Nine years since he locked eyes with his forever. Five years since the curse took her away from him. Three years since I opened my home to what remained of my family.

You would think, after all that time, it would hurt less. But every day he and I shared a home, a life. Every day, we went through the motions. Every day, it sliced a little bit deeper, until the blade scraped bone with each new cut.

After reaching my sanctuary, I shut the door then leaned against it, tipping my head back and closing my eyes. Memories still painted the backs of my eyelids, but they faded to blessed darkness when I squinted hard enough.

Moist cold brushed the back of my hand, and I glanced down to find a snow-white buck with almost luminescent fur nosing me. His blue-gray eyes saw too much. There was nothing animal in them, only a fathomless sadness that radiated through our sibling bond.

“It’s been five years and two weeks. Ash was three when she lost her mom.” I picked a spiny bur from his ear. “Do you think she remembers Tess? Or does she think all little girls have a doe for a mother?”

Ben homeschooled her.
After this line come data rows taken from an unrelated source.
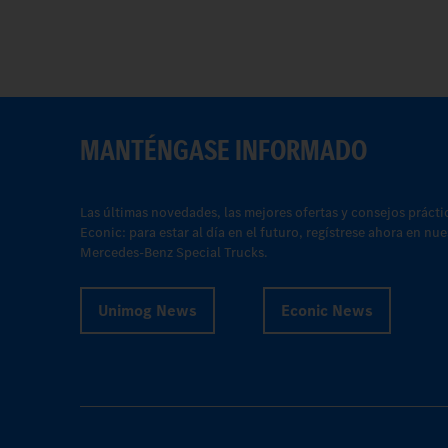
MANTÉNGASE INFORMADO
Las últimas novedades, las mejores ofertas y consejos prácti
Econic: para estar al día en el futuro, regístrese ahora en nu
Mercedes-Benz Special Trucks.
Unimog News
Econic News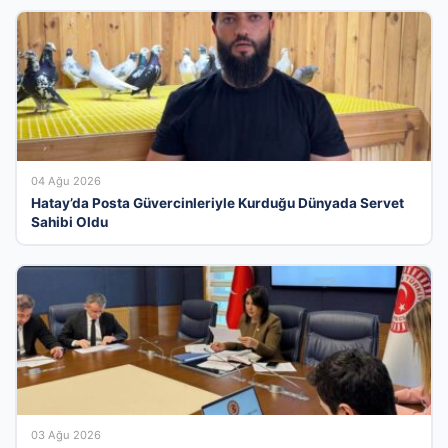
04 Ağu 2026
Hatay’da Posta Güvercinleriyle Kurduğu Dünyada Servet
Sahibi Oldu
03 Ağu 2026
That was his full-time job. That way, she never had to learn she was different, that her life was anything but ordinary, that her family was other than normal. Plus, it made it easier if we had to run, and in the end, we always fled.
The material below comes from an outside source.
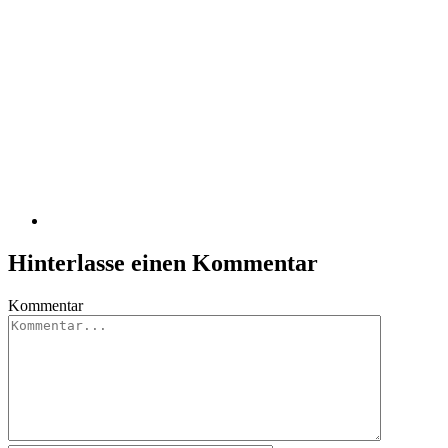
Hinterlasse einen Kommentar
Kommentar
Will stared at me through liquid eyes, but they held no answers.

“Are you on your way out?”

He tossed his head toward the sliding glass door leading onto my patio, indicating the edge of the dark forest.

William kept to the woods whenever Tess came home. He couldn’t bear to see the reflection of his fate, and the feeling was mutual. Even Ben, the kindest man I had ever known, found it hard to look at his brother-in-law. That left me the sole anchor for Will, and I hated I wasn’t allowed to be angry with him too.

But it wasn’t his fault the girl he had been dating turned out to be a witch with a flair for curses. Breaking up with her had been the right thing to do. After he found out the truth, he had no other choice. Too bad she hadn’t seen it that way.

Brianna had been convinced he was dumping her for another woman, and Will’s reputation hadn’t done him any favors in that department, but that didn’t excuse the way Brianna stormed into his yard that miserable day to find him swimming laps in his pool while a blonde in a bikini sunned on her stomach on a lounger. Or how she cursed them both into their wylde fae forms as punishment for their imagined crimes.

Thanks to a flat tire, I arrived late to the planning party for Ash’s upcoming birthday. Because of that, I escaped the curse. Because of that, they didn’t. Because, if Brianna had spotted me sunning too, she might have hesitated long enough to get an eyeful of our faces. She might have remembered he was a triplet. Or, as my best friend was quick to point out, she might have cursed all three of us out of spite.

Until I found Brianna, or a way to give them back their lives, I would never know if I had been saved or cursed in my own way.

“See you in a few days then.” I kissed his soft forehead, right between his antlers. “Be careful.”

I owned enough land now that my siblings could roam without stumbling across hunters, or each other. Humans had been known to cross property lines after glimpsing their extraordinary fur, but it’s amazing how much hurt a paintball gun can inflict when you know where to aim, and I hit the range two days a week.

With a slight inclination of his head, he turned and walked into the yard, disappearing into the gloom. I watched him go, rubbing my throat like that might help me swallow the lump forming there.